Olympics Hunger Summit Presents Opportunity for Progress on Global Food Security
WASHINGTON, Aug. 9, 2012 /PRNewswire-USNewswire/ -- The globe teeters from food crisis to food crisis. Food shortages in 2008 led to riots in 30 countries. The famine in the Horn of Africa, just a year ago, affected 13 million people, requiring over $1 billion in aid. Now, in the Sahel, more than 18 million lack access to sufficient food.
The Hunger Summit, to be led by U.K. Prime Minister David Cameron on October 12, will use the Olympics as a catalyst for renewed focus on these entrenched global hunger issues. ACDI/VOCA supports a recommitment to the issue of hunger.

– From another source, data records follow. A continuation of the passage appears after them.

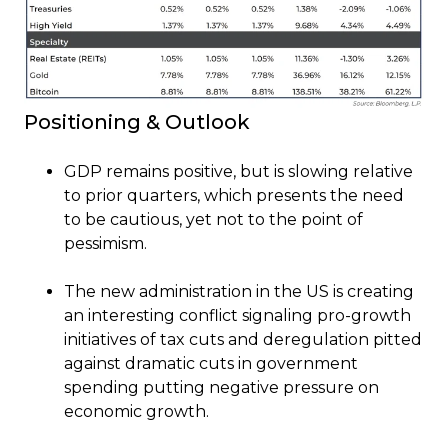
Positioning & Outlook
GDP remains positive, but is slowing relative
to prior quarters, which presents the need
to be cautious, yet not to the point of
pessimism.
The new administration in the US is creating
an interesting conflict signaling pro-growth
initiatives of tax cuts and deregulation pitted
against dramatic cuts in government
spending putting negative pressure on
economic growth.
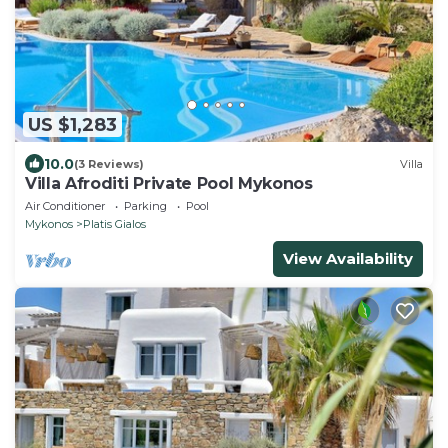
US $1,283
10.0
(3 Reviews)
Villa
Villa Afroditi Private Pool Mykonos
Air Conditioner
Parking
Pool
Mykonos
Platis Gialos
View Availability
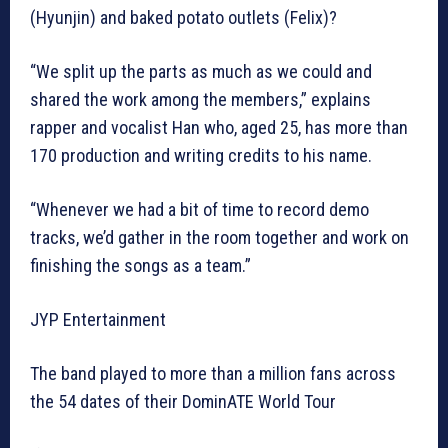
(Hyunjin) and baked potato outlets (Felix)?
“We split up the parts as much as we could and
shared the work among the members,” explains
rapper and vocalist Han who, aged 25, has more than
170 production and writing credits to his name.
“Whenever we had a bit of time to record demo
tracks, we’d gather in the room together and work on
finishing the songs as a team.”
JYP Entertainment
The band played to more than a million fans across
the 54 dates of their DominATE World Tour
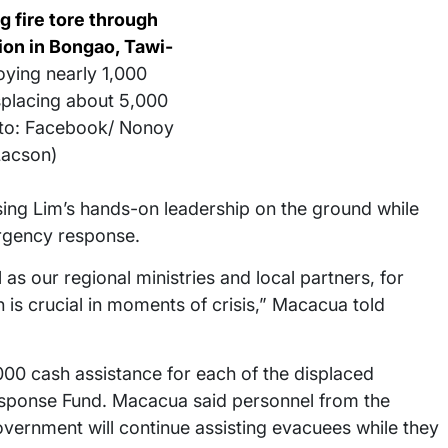
g fire tore through
on in Bongao, Tawi-
oying nearly 1,000
placing about 5,000
oto: Facebook/ Nonoy
Lacson)
ing Lim’s hands-on leadership on the ground while
rgency response.
s our regional ministries and local partners, for
n is crucial in moments of crisis,” Macacua told
 cash assistance for each of the displaced
Response Fund. Macacua said personnel from the
 government will continue assisting evacuees while they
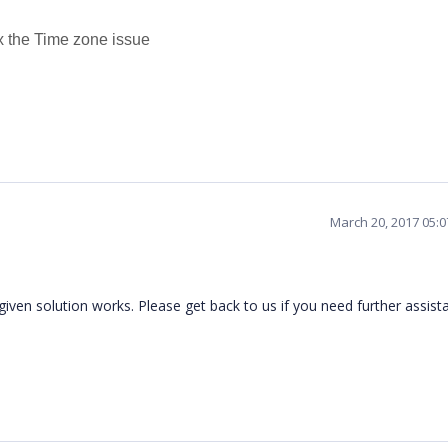
ix the Time zone issue
March 20, 2017 05:
iven solution works. Please get back to us if you need further assist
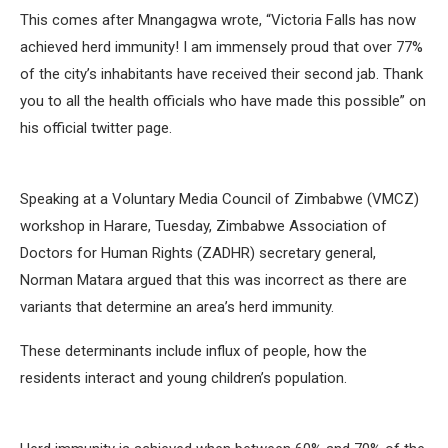
This comes after Mnangagwa wrote, “Victoria Falls has now
achieved herd immunity! I am immensely proud that over 77%
of the city’s inhabitants have received their second jab. Thank
you to all the health officials who have made this possible” on
his official twitter page.
Speaking at a Voluntary Media Council of Zimbabwe (VMCZ)
workshop in Harare, Tuesday, Zimbabwe Association of
Doctors for Human Rights (ZADHR) secretary general,
Norman Matara argued that this was incorrect as there are
variants that determine an area’s herd immunity.
These determinants include influx of people, how the
residents interact and young children’s population.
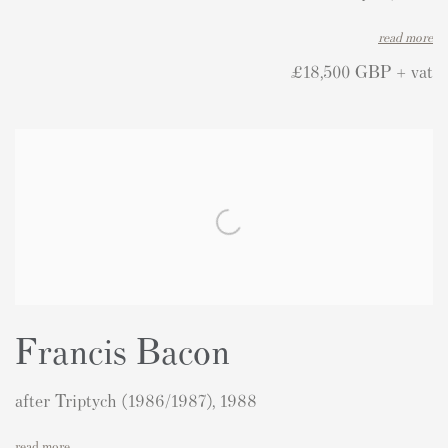
read more
£18,500 GBP + vat
Francis Bacon
after Triptych (1986/1987), 1988
read more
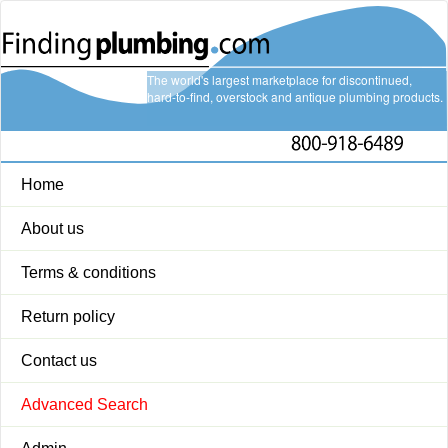
The world's largest marketplace for discontinued,
hard-to-find, overstock and antique plumbing products.
Home
About us
Terms & conditions
Return policy
Contact us
Advanced Search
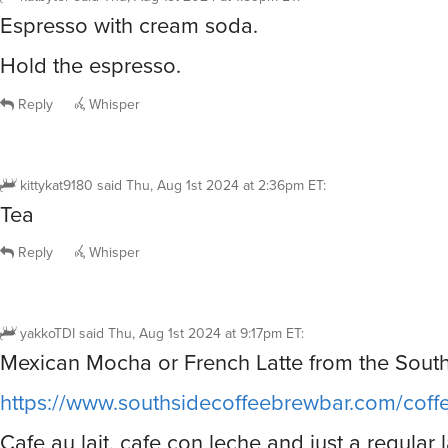
Espresso with cream soda.
Hold the espresso.
Reply
Whisper
kittykat9180
said
Thu, Aug 1st 2024 at 2:36pm ET
:
Tea
Reply
Whisper
yakkoTDI
said
Thu, Aug 1st 2024 at 9:17pm ET
:
Mexican Mocha or French Latte from the South
https://www.southsidecoffeebrewbar.com/cof
Cafe au lait, cafe con leche and just a regular l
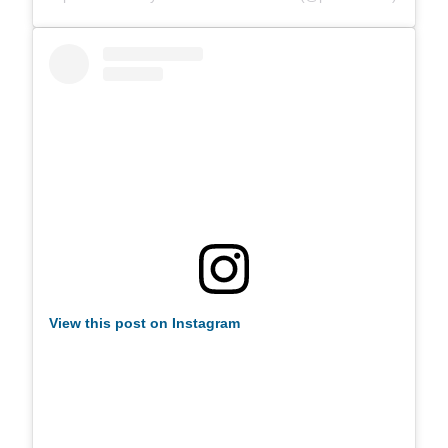
View this post on Instagram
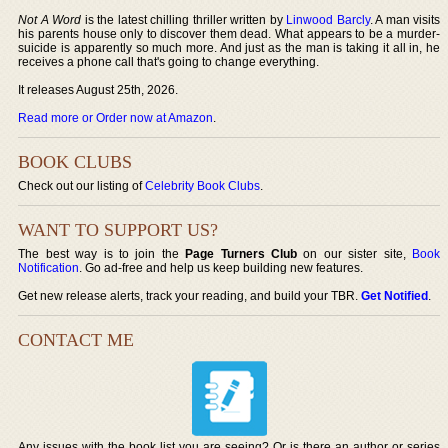
Not A Word
is the latest chilling thriller written by
Linwood Barcly
. A man visits
his parents house only to discover them dead. What appears to be a murder-
suicide is apparently so much more. And just as the man is taking it all in, he
receives a phone call that's going to change everything.
It releases August 25th, 2026.
Read more or Order now at Amazon
.
BOOK CLUBS
Check out our listing of
Celebrity Book Clubs
.
WANT TO SUPPORT US?
The best way is to join the
Page Turners Club
on our sister site,
Book
Notification
. Go ad-free and help us keep building new features.
Get new release alerts, track your reading, and build your TBR.
Get Notified
.
CONTACT ME
Any issues with the book list you are seeing? Or is there an author or series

Integrated development approaches are needed to address these chronic food security problems. Smart aid takes a long, comprehensive view of food security and development.
ACDI/VOCA's focus for 50 years has been food security, and it currently manages 84 projects in 40 countries to empower people to succeed in the global economy. It implements the majority of projects under the U.S. Agency for International Development's (USAID) Support for Food Security Activities contract, a major component of Feed the Future.
Through activities targeted to the most vulnerable, ACDI/VOCA increases the availability and quality of food in local and regional markets and improves consumer access to nutritious food. ACDI/VOCA food security programs address immediate needs in times of crisis to prevent bad situations from deteriorating by strengthening the resiliency of vulnerable populations and enhancing their ability to respond to future shocks.
Through comprehensive value chain approaches to agricultural development, ACDI/VOCA addresses opportunities and constraints of all participants in the food chain, including smallholder farmers, and provides more productive and sustainable results that help nations grow their way out of food shortages.
ACDI/VOCA Food Security and Agricultural Development Experts Available for Interview
Our experts, in Washington, D.C., Ethiopia and Malawi are available for media interviews. As Cameron calls for increased attention to hunger, they can address the concrete details of what works in food security and agricultural development programs, as well as what's needed for ongoing crises. Experts available for interview:
Paul Guenette, ACDI/VOCA's senior president for corporate affairs, has designed and managed large, integrated, sustainable development programs in a career spanning 35 years and 59 countries. He has implemented development programs for USAID, conducted international marketing workshops for the USDA Foreign Agricultural Service and analyzed agribusiness global trends for the World Bank.
John "Bick" Riley has 20 years of experience managing field programs in Africa. Currently, he serves as chief of party for ACDI/VOCA's Ethiopia FEED Project, funded by USDA. Previously, he was chief of party for the $34 million USAID-funded Agricultural Development and Value Chain Enhancement Project (ADVANCE) in Ghana.
Robert Turner is chief of party for ACDI/VOCA's USAID-funded project to support structured and transparent commodity trading systems in Malawi that can help reduce global hunger.
ACDI/VOCA Programs Take an Integrated Approach to Development
Since 1963 and in 145 countries, ACDI/VOCA has empowered people in developing and transitional nations to succeed in the global economy. Based in Washington, D.C., ACDI/VOCA is a nonprofit international development organization that delivers technical and management assistance in agribusiness, financial services, enterprise development, community development and food security to promote broad-based economic growth and vibrant civil society.